For almost six decades,
Stephen Shames has documented the world as an award-winning photojournalist. Through his photography, he uncovers the raw emotions and deeper truths behind both global, political issues and private, personal ones. From chronicling the Black Panther movement in Power to the People: The World of the Black Panthers, to exposing the silent crisis of child poverty in Outside the Dream: Child Poverty in America, Shames’ work consistently highlights the humanity at the heart of struggle and survival.
In Stephen Shames:
A Lifetime in Photography, Kehrer Verlag presents a comprehensive collection of Shames’ life's work, featuring iconic images as well as many previously unpublished photographs. While Shames has photographed a vast array of subjects—from political leaders to ordinary people across diverse cultures—a unifying thread runs through his photos: an exploration of what divides and unites us.
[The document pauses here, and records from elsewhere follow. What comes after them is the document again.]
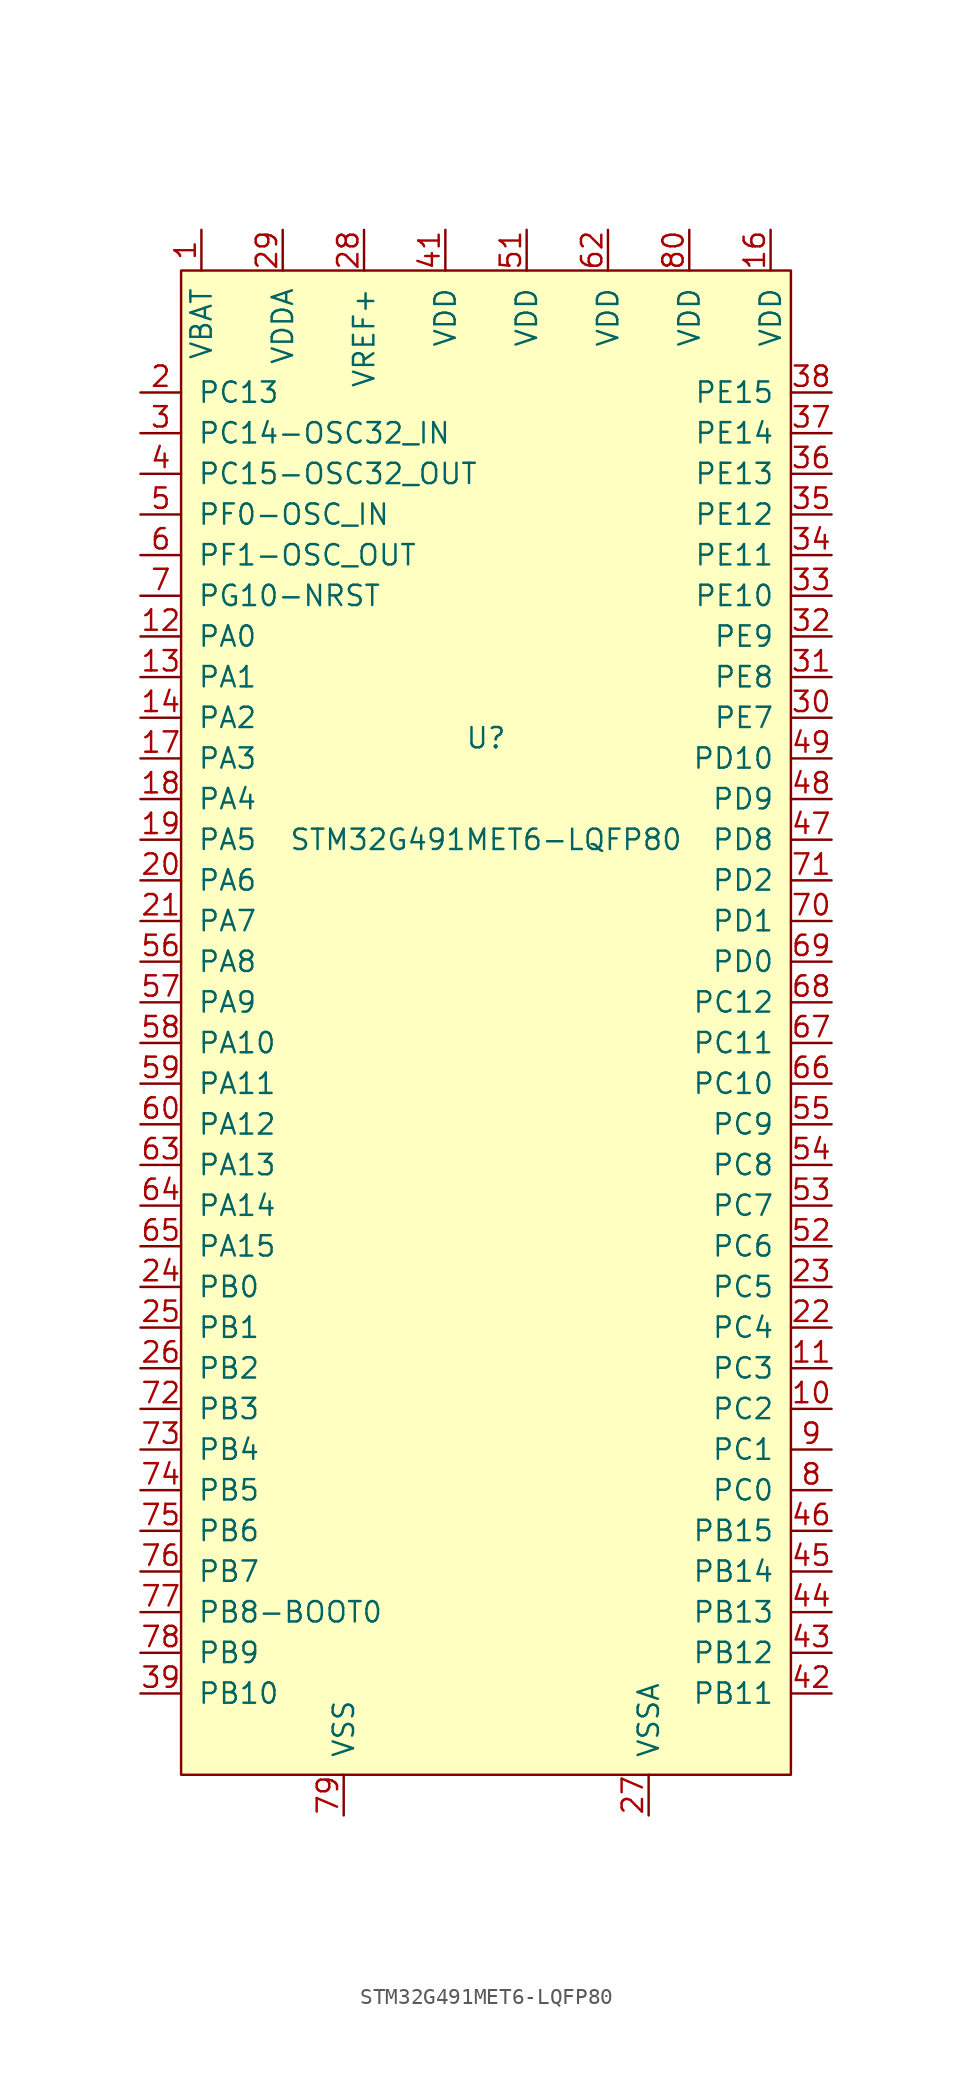
<source format=kicad_sym>
(kicad_symbol_lib
  (version 20211014)
  (generator kicad_symbol_editor)
  (symbol "STM32G491MET6-LQFP80"
    (pin_names
      (offset 1.016))
    (property "Reference" "U"
      (at 0 5.08 0)
      (effects (font (size 1.27 1.27))))
    (property "Value" "STM32G491MET6-LQFP80"
      (at 0 -1.27 0)
      (effects (font (size 1.27 1.27))))
    (symbol "STM32G491MET6-LQFP80_0_1"
      (rectangle (start -19.05 34.29) (end 19.05 -59.69) (stroke (width 0) (type default) (color 0 0 0 0)) (fill (type background))))
    (symbol "STM32G491MET6-LQFP80_1_1"
      (pin power_in line (at -17.78 36.83 270) (length 2.54) (name "VBAT" (effects (font (size 1.27 1.27)))) (number "1" (effects (font (size 1.27 1.27)))))
      (pin bidirectional line (at 21.59 -36.83 180) (length 2.54) (name "PC2" (effects (font (size 1.27 1.27)))) (number "10" (effects (font (size 1.27 1.27)))))
      (pin bidirectional line (at 21.59 -34.29 180) (length 2.54) (name "PC3" (effects (font (size 1.27 1.27)))) (number "11" (effects (font (size 1.27 1.27)))))
      (pin bidirectional line (at -21.59 11.43 0) (length 2.54) (name "PA0" (effects (font (size 1.27 1.27)))) (number "12" (effects (font (size 1.27 1.27)))))
      (pin bidirectional line (at -21.59 8.89 0) (length 2.54) (name "PA1" (effects (font (size 1.27 1.27)))) (number "13" (effects (font (size 1.27 1.27)))))
      (pin bidirectional line (at -21.59 6.35 0) (length 2.54) (name "PA2" (effects (font (size 1.27 1.27)))) (number "14" (effects (font (size 1.27 1.27)))))
      (pin power_in line (at -8.89 -62.23 90) (length 2.54) hide (name "VSS" (effects (font (size 1.27 1.27)))) (number "15" (effects (font (size 1.27 1.27)))))
      (pin power_in line (at 17.78 36.83 270) (length 2.54) (name "VDD" (effects (font (size 1.27 1.27)))) (number "16" (effects (font (size 1.27 1.27)))))
      (pin bidirectional line (at -21.59 3.81 0) (length 2.54) (name "PA3" (effects (font (size 1.27 1.27)))) (number "17" (effects (font (size 1.27 1.27)))))
      (pin bidirectional line (at -21.59 1.27 0) (length 2.54) (name "PA4" (effects (font (size 1.27 1.27)))) (number "18" (effects (font (size 1.27 1.27)))))
      (pin bidirectional line (at -21.59 -1.27 0) (length 2.54) (name "PA5" (effects (font (size 1.27 1.27)))) (number "19" (effects (font (size 1.27 1.27)))))
      (pin bidirectional line (at -21.59 26.67 0) (length 2.54) (name "PC13" (effects (font (size 1.27 1.27)))) (number "2" (effects (font (size 1.27 1.27)))))
      (pin bidirectional line (at -21.59 -3.81 0) (length 2.54) (name "PA6" (effects (font (size 1.27 1.27)))) (number "20" (effects (font (size 1.27 1.27)))))
      (pin bidirectional line (at -21.59 -6.35 0) (length 2.54) (name "PA7" (effects (font (size 1.27 1.27)))) (number "21" (effects (font (size 1.27 1.27)))))
      (pin bidirectional line (at 21.59 -31.75 180) (length 2.54) (name "PC4" (effects (font (size 1.27 1.27)))) (number "22" (effects (font (size 1.27 1.27)))))
      (pin bidirectional line (at 21.59 -29.21 180) (length 2.54) (name "PC5" (effects (font (size 1.27 1.27)))) (number "23" (effects (font (size 1.27 1.27)))))
      (pin bidirectional line (at -21.59 -29.21 0) (length 2.54) (name "PB0" (effects (font (size 1.27 1.27)))) (number "24" (effects (font (size 1.27 1.27)))))
      (pin bidirectional line (at -21.59 -31.75 0) (length 2.54) (name "PB1" (effects (font (size 1.27 1.27)))) (number "25" (effects (font (size 1.27 1.27)))))
      (pin bidirectional line (at -21.59 -34.29 0) (length 2.54) (name "PB2" (effects (font (size 1.27 1.27)))) (number "26" (effects (font (size 1.27 1.27)))))
      (pin power_out line (at 10.16 -62.23 90) (length 2.54) (name "VSSA" (effects (font (size 1.27 1.27)))) (number "27" (effects (font (size 1.27 1.27)))))
      (pin power_in line (at -7.62 36.83 270) (length 2.54) (name "VREF+" (effects (font (size 1.27 1.27)))) (number "28" (effects (font (size 1.27 1.27)))))
      (pin power_in line (at -12.7 36.83 270) (length 2.54) (name "VDDA" (effects (font (size 1.27 1.27)))) (number "29" (effects (font (size 1.27 1.27)))))
      (pin bidirectional line (at -21.59 24.13 0) (length 2.54) (name "PC14-OSC32_IN" (effects (font (size 1.27 1.27)))) (number "3" (effects (font (size 1.27 1.27)))))
      (pin bidirectional line (at 21.59 6.35 180) (length 2.54) (name "PE7" (effects (font (size 1.27 1.27)))) (number "30" (effects (font (size 1.27 1.27)))))
      (pin bidirectional line (at 21.59 8.89 180) (length 2.54) (name "PE8" (effects (font (size 1.27 1.27)))) (number "31" (effects (font (size 1.27 1.27)))))
      (pin bidirectional line (at 21.59 11.43 180) (length 2.54) (name "PE9" (effects (font (size 1.27 1.27)))) (number "32" (effects (font (size 1.27 1.27)))))
      (pin bidirectional line (at 21.59 13.97 180) (length 2.54) (name "PE10" (effects (font (size 1.27 1.27)))) (number "33" (effects (font (size 1.27 1.27)))))
      (pin bidirectional line (at 21.59 16.51 180) (length 2.54) (name "PE11" (effects (font (size 1.27 1.27)))) (number "34" (effects (font (size 1.27 1.27)))))
      (pin bidirectional line (at 21.59 19.05 180) (length 2.54) (name "PE12" (effects (font (size 1.27 1.27)))) (number "35" (effects (font (size 1.27 1.27)))))
      (pin bidirectional line (at 21.59 21.59 180) (length 2.54) (name "PE13" (effects (font (size 1.27 1.27)))) (number "36" (effects (font (size 1.27 1.27)))))
      (pin bidirectional line (at 21.59 24.13 180) (length 2.54) (name "PE14" (effects (font (size 1.27 1.27)))) (number "37" (effects (font (size 1.27 1.27)))))
      (pin bidirectional line (at 21.59 26.67 180) (length 2.54) (name "PE15" (effects (font (size 1.27 1.27)))) (number "38" (effects (font (size 1.27 1.27)))))
      (pin bidirectional line (at -21.59 -54.61 0) (length 2.54) (name "PB10" (effects (font (size 1.27 1.27)))) (number "39" (effects (font (size 1.27 1.27)))))
      (pin bidirectional line (at -21.59 21.59 0) (length 2.54) (name "PC15-OSC32_OUT" (effects (font (size 1.27 1.27)))) (number "4" (effects (font (size 1.27 1.27)))))
      (pin power_in line (at -8.89 -62.23 90) (length 2.54) hide (name "VSS" (effects (font (size 1.27 1.27)))) (number "40" (effects (font (size 1.27 1.27)))))
      (pin power_in line (at -2.54 36.83 270) (length 2.54) (name "VDD" (effects (font (size 1.27 1.27)))) (number "41" (effects (font (size 1.27 1.27)))))
      (pin bidirectional line (at 21.59 -54.61 180) (length 2.54) (name "PB11" (effects (font (size 1.27 1.27)))) (number "42" (effects (font (size 1.27 1.27)))))
      (pin bidirectional line (at 21.59 -52.07 180) (length 2.54) (name "PB12" (effects (font (size 1.27 1.27)))) (number "43" (effects (font (size 1.27 1.27)))))
      (pin bidirectional line (at 21.59 -49.53 180) (length 2.54) (name "PB13" (effects (font (size 1.27 1.27)))) (number "44" (effects (font (size 1.27 1.27)))))
      (pin bidirectional line (at 21.59 -46.99 180) (length 2.54) (name "PB14" (effects (font (size 1.27 1.27)))) (number "45" (effects (font (size 1.27 1.27)))))
      (pin bidirectional line (at 21.59 -44.45 180) (length 2.54) (name "PB15" (effects (font (size 1.27 1.27)))) (number "46" (effects (font (size 1.27 1.27)))))
      (pin bidirectional line (at 21.59 -1.27 180) (length 2.54) (name "PD8" (effects (font (size 1.27 1.27)))) (number "47" (effects (font (size 1.27 1.27)))))
      (pin bidirectional line (at 21.59 1.27 180) (length 2.54) (name "PD9" (effects (font (size 1.27 1.27)))) (number "48" (effects (font (size 1.27 1.27)))))
      (pin bidirectional line (at 21.59 3.81 180) (length 2.54) (name "PD10" (effects (font (size 1.27 1.27)))) (number "49" (effects (font (size 1.27 1.27)))))
      (pin bidirectional line (at -21.59 19.05 0) (length 2.54) (name "PF0-OSC_IN" (effects (font (size 1.27 1.27)))) (number "5" (effects (font (size 1.27 1.27)))))
      (pin power_in line (at -8.89 -62.23 90) (length 2.54) hide (name "VSS" (effects (font (size 1.27 1.27)))) (number "50" (effects (font (size 1.27 1.27)))))
      (pin power_in line (at 2.54 36.83 270) (length 2.54) (name "VDD" (effects (font (size 1.27 1.27)))) (number "51" (effects (font (size 1.27 1.27)))))
      (pin bidirectional line (at 21.59 -26.67 180) (length 2.54) (name "PC6" (effects (font (size 1.27 1.27)))) (number "52" (effects (font (size 1.27 1.27)))))
      (pin bidirectional line (at 21.59 -24.13 180) (length 2.54) (name "PC7" (effects (font (size 1.27 1.27)))) (number "53" (effects (font (size 1.27 1.27)))))
      (pin bidirectional line (at 21.59 -21.59 180) (length 2.54) (name "PC8" (effects (font (size 1.27 1.27)))) (number "54" (effects (font (size 1.27 1.27)))))
      (pin bidirectional line (at 21.59 -19.05 180) (length 2.54) (name "PC9" (effects (font (size 1.27 1.27)))) (number "55" (effects (font (size 1.27 1.27)))))
      (pin bidirectional line (at -21.59 -8.89 0) (length 2.54) (name "PA8" (effects (font (size 1.27 1.27)))) (number "56" (effects (font (size 1.27 1.27)))))
      (pin bidirectional line (at -21.59 -11.43 0) (length 2.54) (name "PA9" (effects (font (size 1.27 1.27)))) (number "57" (effects (font (size 1.27 1.27)))))
      (pin bidirectional line (at -21.59 -13.97 0) (length 2.54) (name "PA10" (effects (font (size 1.27 1.27)))) (number "58" (effects (font (size 1.27 1.27)))))
      (pin bidirectional line (at -21.59 -16.51 0) (length 2.54) (name "PA11" (effects (font (size 1.27 1.27)))) (number "59" (effects (font (size 1.27 1.27)))))
      (pin bidirectional line (at -21.59 16.51 0) (length 2.54) (name "PF1-OSC_OUT" (effects (font (size 1.27 1.27)))) (number "6" (effects (font (size 1.27 1.27)))))
      (pin bidirectional line (at -21.59 -19.05 0) (length 2.54) (name "PA12" (effects (font (size 1.27 1.27)))) (number "60" (effects (font (size 1.27 1.27)))))
      (pin power_in line (at -8.89 -62.23 90) (length 2.54) hide (name "VSS" (effects (font (size 1.27 1.27)))) (number "61" (effects (font (size 1.27 1.27)))))
      (pin power_in line (at 7.62 36.83 270) (length 2.54) (name "VDD" (effects (font (size 1.27 1.27)))) (number "62" (effects (font (size 1.27 1.27)))))
      (pin bidirectional line (at -21.59 -21.59 0) (length 2.54) (name "PA13" (effects (font (size 1.27 1.27)))) (number "63" (effects (font (size 1.27 1.27)))))
      (pin bidirectional line (at -21.59 -24.13 0) (length 2.54) (name "PA14" (effects (font (size 1.27 1.27)))) (number "64" (effects (font (size 1.27 1.27)))))
      (pin bidirectional line (at -21.59 -26.67 0) (length 2.54) (name "PA15" (effects (font (size 1.27 1.27)))) (number "65" (effects (font (size 1.27 1.27)))))
      (pin bidirectional line (at 21.59 -16.51 180) (length 2.54) (name "PC10" (effects (font (size 1.27 1.27)))) (number "66" (effects (font (size 1.27 1.27)))))
      (pin bidirectional line (at 21.59 -13.97 180) (length 2.54) (name "PC11" (effects (font (size 1.27 1.27)))) (number "67" (effects (font (size 1.27 1.27)))))
      (pin bidirectional line (at 21.59 -11.43 180) (length 2.54) (name "PC12" (effects (font (size 1.27 1.27)))) (number "68" (effects (font (size 1.27 1.27)))))
      (pin bidirectional line (at 21.59 -8.89 180) (length 2.54) (name "PD0" (effects (font (size 1.27 1.27)))) (number "69" (effects (font (size 1.27 1.27)))))
      (pin bidirectional line (at -21.59 13.97 0) (length 2.54) (name "PG10-NRST" (effects (font (size 1.27 1.27)))) (number "7" (effects (font (size 1.27 1.27)))))
      (pin bidirectional line (at 21.59 -6.35 180) (length 2.54) (name "PD1" (effects (font (size 1.27 1.27)))) (number "70" (effects (font (size 1.27 1.27)))))
      (pin bidirectional line (at 21.59 -3.81 180) (length 2.54) (name "PD2" (effects (font (size 1.27 1.27)))) (number "71" (effects (font (size 1.27 1.27)))))
      (pin bidirectional line (at -21.59 -36.83 0) (length 2.54) (name "PB3" (effects (font (size 1.27 1.27)))) (number "72" (effects (font (size 1.27 1.27)))))
      (pin bidirectional line (at -21.59 -39.37 0) (length 2.54) (name "PB4" (effects (font (size 1.27 1.27)))) (number "73" (effects (font (size 1.27 1.27)))))
      (pin bidirectional line (at -21.59 -41.91 0) (length 2.54) (name "PB5" (effects (font (size 1.27 1.27)))) (number "74" (effects (font (size 1.27 1.27)))))
      (pin bidirectional line (at -21.59 -44.45 0) (length 2.54) (name "PB6" (effects (font (size 1.27 1.27)))) (number "75" (effects (font (size 1.27 1.27)))))
      (pin bidirectional line (at -21.59 -46.99 0) (length 2.54) (name "PB7" (effects (font (size 1.27 1.27)))) (number "76" (effects (font (size 1.27 1.27)))))
      (pin bidirectional line (at -21.59 -49.53 0) (length 2.54) (name "PB8-BOOT0" (effects (font (size 1.27 1.27)))) (number "77" (effects (font (size 1.27 1.27)))))
      (pin bidirectional line (at -21.59 -52.07 0) (length 2.54) (name "PB9" (effects (font (size 1.27 1.27)))) (number "78" (effects (font (size 1.27 1.27)))))
      (pin power_in line (at -8.89 -62.23 90) (length 2.54) (name "VSS" (effects (font (size 1.27 1.27)))) (number "79" (effects (font (size 1.27 1.27)))))
      (pin bidirectional line (at 21.59 -41.91 180) (length 2.54) (name "PC0" (effects (font (size 1.27 1.27)))) (number "8" (effects (font (size 1.27 1.27)))))
      (pin power_in line (at 12.7 36.83 270) (length 2.54) (name "VDD" (effects (font (size 1.27 1.27)))) (number "80" (effects (font (size 1.27 1.27)))))
      (pin bidirectional line (at 21.59 -39.37 180) (length 2.54) (name "PC1" (effects (font (size 1.27 1.27)))) (number "9" (effects (font (size 1.27 1.27))))))))
</source>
His images of children and families reveal stories of violence, abuse, love, hope, and transcendence, offering a window into the complexities of the human experience.
In this stunning volume Shames invites the reader to embark on an emotional journey through his photography, where the power of his images continue to inspire reflection and empathy.
From the introduction by Stephen Shames:
The great thing about being a photojournalist is your camera is a ticket to go anywhere. Whether photographing the mundane or the dangerous, I try to convey pure emotion in my pictures, to get behind the scenes, to find a different angle so my pictures reveal what is beneath the surface. Having a distinct vision allows a photographer to be more poetic. While my work fits into the documentary tradition, it is also about the edges of experience, where things are more ambiguous and non-rational: the inner moments, where public events meet our private fears and hopes. This, in my opinion, is where the action is, the place of art.
From the essay by Jeffrey Henson Scales:
This book is not a survey nor is it structured with a narrative arc. It is more a collage of Shames’ life as a photographer, a mashup of his life’s work. Documentary photography by its very nature is constructed of people, places, and things the artist finds in their camera’s viewfinder. Like the many artists throughout the history of modern art who have created assemblages of found objects, this book similarly takes the images Shames has created over decades and remixes them here to present a nonlinear view of his own life in photography … The result is a visual journey that, like a billiards break shot, sends us scattering across the globe.
From the Introduction by Stephen Shames:
Photographing is an intense occupation. To get good photographs you must insert yourself into other people’s lives. To do that you need to earn their trust and form a deep relationship with them. My friend, photographer Lydia Panas, says she ends up “in love” with the people she photographs. I feel the same way. I am passionate about the people and scenes I photograph. What I see affects me deeply. As you look through these pages, I hope these photographs touch your emotions and move you to cry and laugh. Please walk with me. Share my journey.
About the Artist:
Stephen Shames (b. 1947, in Cambridge, Massachusetts) is an American photojournalist who for nearly 60 years has used his photography to raise awareness of social issues, with a particular focus on child poverty, solutions to child poverty, and racism. Shames was named a Purpose Prize Fellow in 2010 by Encore.org for his work helping AIDS orphans and former child soldiers in Africa. His photographs have been published and exhibited widely and are included in 42 permanent collections of renowned institutions, including the MoMA, New York, the Museum of Fine Arts Boston, the George Eastman Museum, Smithsonian, National Portrait Gallery, Washington, D.C., and the Metropolitan Museum of Art, New York, to name a few.
About Jeffrey Henson Scales:
Jeffrey Henson Scales is an independent photographer, whose photographs have been published and exhibited widely and are included in numerous permanent collections of many renowned museums. He is also an award-winning New York Times photography editor who has been co-editor of the annual Year in Pictures special section for over fifteen years. He also created and curated the award-winning New York Times photography column, “Exposures.”